De la même façon que la terre ou la biosphère finissent par nous imposer leurs propres limites, le substrat que constitue l’économie dite réelle, tout comme la terre en entier, pose ses limites à l’accumulation illimitée et autonome du capital financier. Nous en revenons donc à la base, à l’infrastructure de Marx, mais aussi à la terre, au milieu naturel, comme condition de notre survie. Pour le moment, en nous limitant seulement au cadre économique actuel, si de nouvelles règlementations ne sont pas imposées, on peut s’attendre à moyen terme à ce que de nouvelles crises, localisées ou générales, apparaissent dans le système financier. Mais à plus long terme, sans modification de la vision et de la pratique du capitalisme, c’est une crise de survie des humains qui risque de se produire.

Conclusion

L’autonomisation des flux financiers, accélérée par les transactions sur Internet, a augmenté de façon inégalée la dématérialisation et la délocalisation du capital financier. Du même coup, du fait de la rupture que ces processus entraînent par rapport aux besoins concrets des humains et au lieu, il s’ensuit une fuite en avant fondée sur le principe de l’accumulation à tout prix, et dont la réglementation laisse à désirer. En réalité, l’accumulation profite à quelques-uns qui concentrent la richesse, et contribue à déposséder une bonne partie de la population, en Occident, mais surtout dans les pays les plus pauvres (Mongolie, Honduras, etc.), de ses biens ou de ses droits. Il en résulte un appauvrissement d’une partie de la population mondiale, alors qu’une petite minorité de moins de 0,01 % de la population totale continue de s’enrichir. Plusieurs des activités dites productives financées par cette accumulation détruisent l’environnement, comme c’est le cas des mines d’or dans plusieurs pays. En effet, ces mines exigent beaucoup d’eau et, au moins au Chili, une entreprise a proposé de faire fondre quelques glaciers pour assurer son approvisionnement (Campisi 2008). De plus, du cyanure de potassium est utilisé pour extraire l’or du minerai, et cette matière très toxique est souvent déversée sans mesures protectrices dans des cours d’eau locaux qui servent souvent à alimenter les populations en eau potable, entraînant ainsi de graves problèmes de santé comme des cancers, des fausses couches ou des malformations congénitales.

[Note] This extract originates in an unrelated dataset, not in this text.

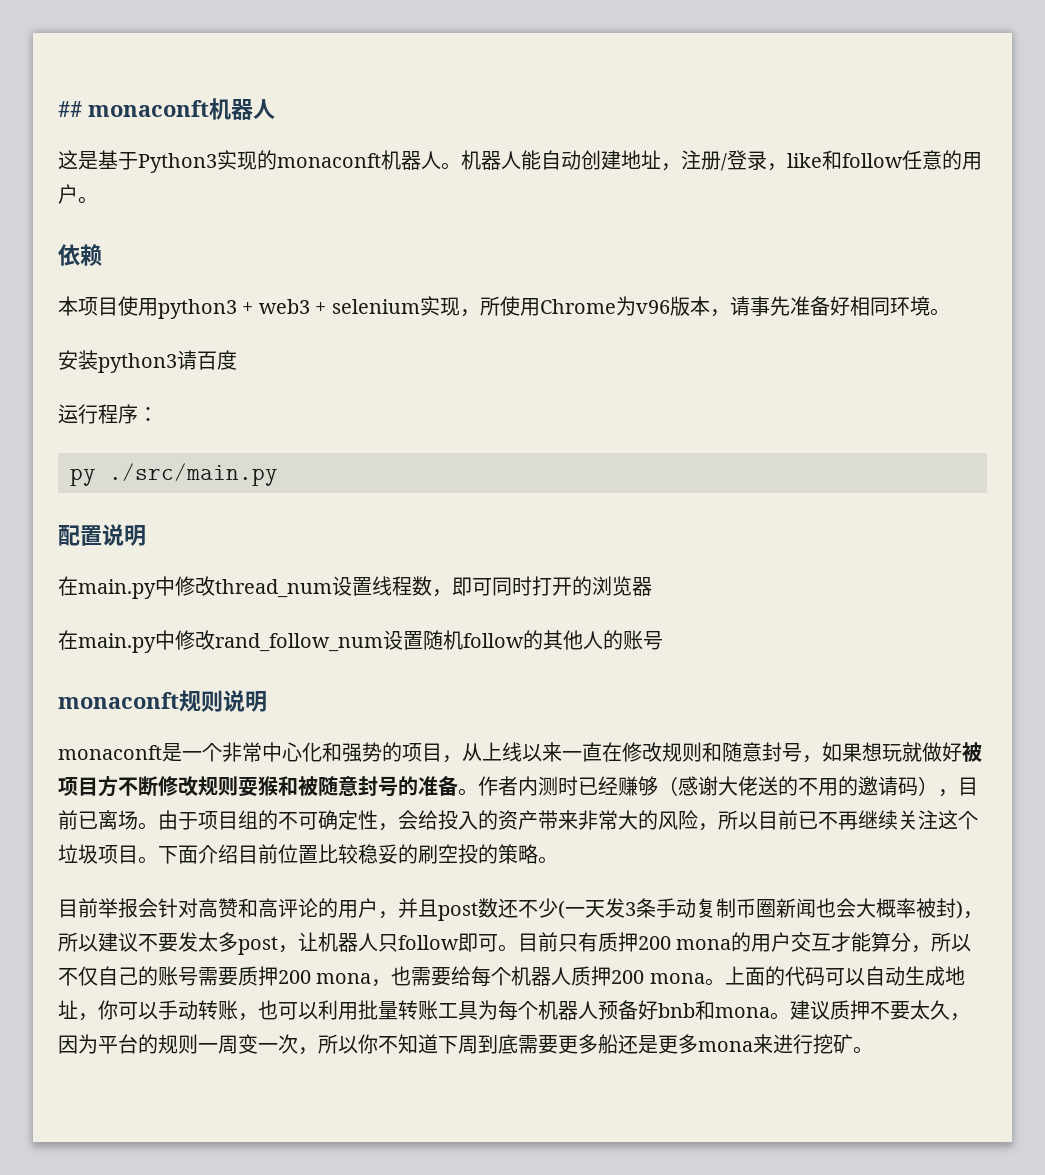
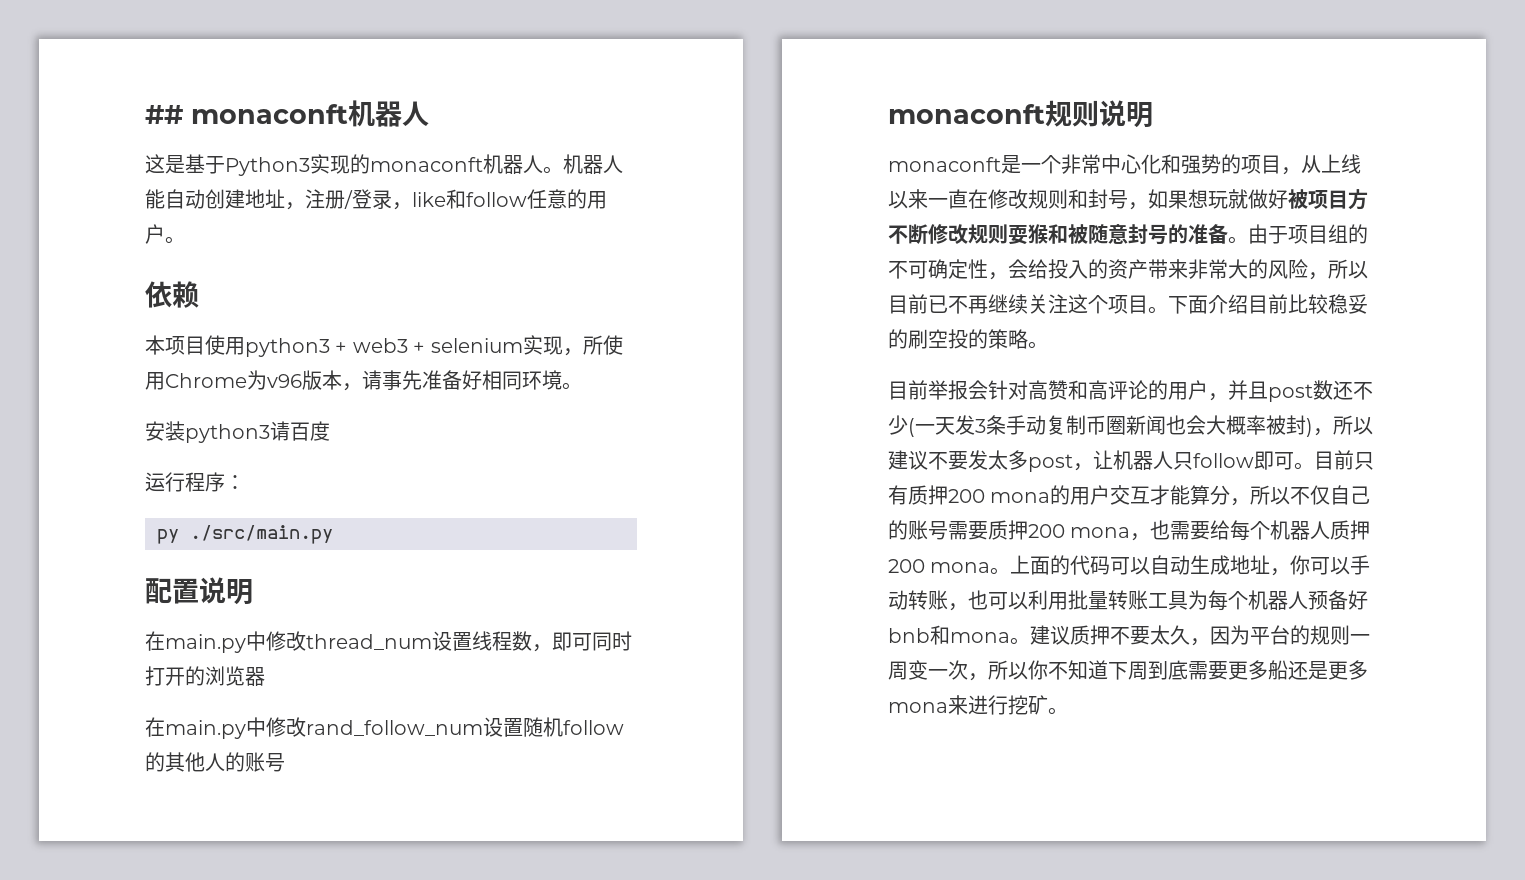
[722,742,762,762] 随意 -> (1088, 199) none
[478,776,978,797] [58,810,158,830] 作者内测时已经赚够（感谢大佬送的不用的邀请码），目前已离场。 -> (1248, 240) none
[58,844,98,864] 垃圾 -> (1108, 304) none
[278,844,318,864] 位置 -> (1288, 304) none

Cette destruction de l’environnement découle directement de la façon dont le capitalisme et la civilisation industrielle utilisent le milieu naturel, ce qui a été accéléré par la dématérialisation du capital, dont l’alocalisation des flux financiers constitue l’aspect le plus clair. Ces processus, dont l’objectif est l’accumulation sans fin, entraînent la déresponsabilisation face à l’humanité et au milieu ; à terme, si des mesures concrètes ne sont pas rapidement prises, c’est la survie même de l’humanité et de la planète qui s’en trouvera menacée. Le paradoxe, c’est que les efforts pour définir de nouvelles règlementations quant au fonctionnement du marché financier – pour certaines proposées récemment afin de contrer la crise de 2007-2009 – auront peut-être été vains en cas de reprise économique. Le risque réside dans le retour à la situation de spéculation antérieure à 2007, puisque, dans les structures anciennes, l’accumulation était à son maximum. Sans remise en question de l’accumulation sans fin, les solutions ne pourront être que temporaires et limitées.